RECORD EXCERPTS START
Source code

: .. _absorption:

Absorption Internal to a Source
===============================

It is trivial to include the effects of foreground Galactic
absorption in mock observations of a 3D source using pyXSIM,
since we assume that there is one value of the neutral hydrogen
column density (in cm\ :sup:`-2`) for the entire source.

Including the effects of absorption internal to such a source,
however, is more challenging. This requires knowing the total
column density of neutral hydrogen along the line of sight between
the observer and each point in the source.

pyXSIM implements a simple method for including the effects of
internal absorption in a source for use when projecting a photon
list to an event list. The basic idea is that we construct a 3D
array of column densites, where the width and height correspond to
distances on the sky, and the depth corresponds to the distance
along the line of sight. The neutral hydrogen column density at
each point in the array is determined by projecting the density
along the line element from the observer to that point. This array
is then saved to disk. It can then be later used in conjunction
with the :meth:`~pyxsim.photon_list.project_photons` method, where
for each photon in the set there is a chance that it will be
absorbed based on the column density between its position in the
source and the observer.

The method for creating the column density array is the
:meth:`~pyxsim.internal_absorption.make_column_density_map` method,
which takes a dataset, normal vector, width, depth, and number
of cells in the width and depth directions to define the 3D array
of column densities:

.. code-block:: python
RECORD EXCERPTS END
Above are the records; print exactly the lines from the line with "pyXSIM implements a" to the line with "source and the observer.", including both, and nothing else.

pyXSIM implements a simple method for including the effects of
internal absorption in a source for use when projecting a photon
list to an event list. The basic idea is that we construct a 3D
array of column densites, where the width and height correspond to
distances on the sky, and the depth corresponds to the distance
along the line of sight. The neutral hydrogen column density at
each point in the array is determined by projecting the density
along the line element from the observer to that point. This array
is then saved to disk. It can then be later used in conjunction
with the :meth:`~pyxsim.photon_list.project_photons` method, where
for each photon in the set there is a chance that it will be
absorbed based on the column density between its position in the
source and the observer.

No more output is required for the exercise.